**Information supplied**
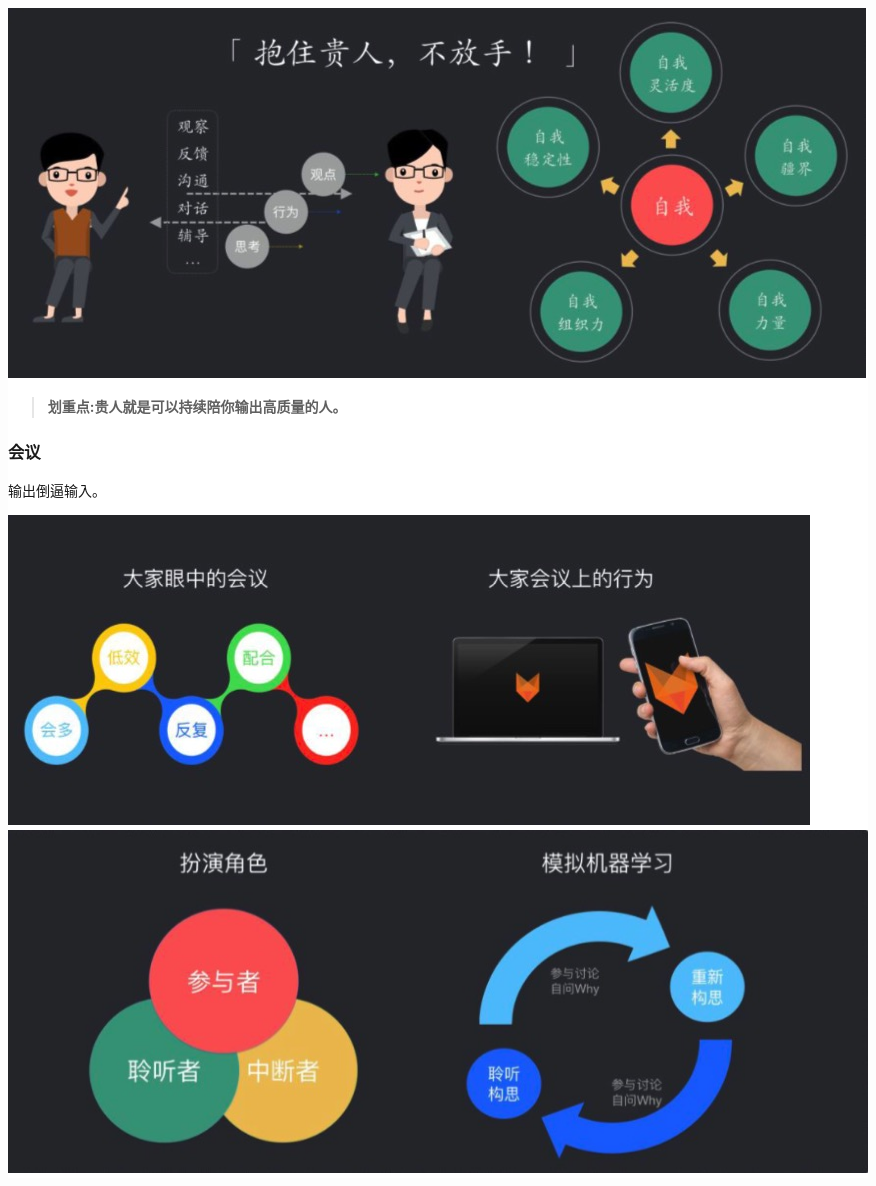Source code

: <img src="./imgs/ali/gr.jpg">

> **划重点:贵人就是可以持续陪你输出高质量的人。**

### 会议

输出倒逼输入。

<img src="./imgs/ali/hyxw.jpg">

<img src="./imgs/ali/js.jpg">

**Task brief**
If a line in the records above has the word "imgs", copy it.

**Your response**
: <img src="./imgs/ali/gr.jpg">
<img src="./imgs/ali/hyxw.jpg">
<img src="./imgs/ali/js.jpg">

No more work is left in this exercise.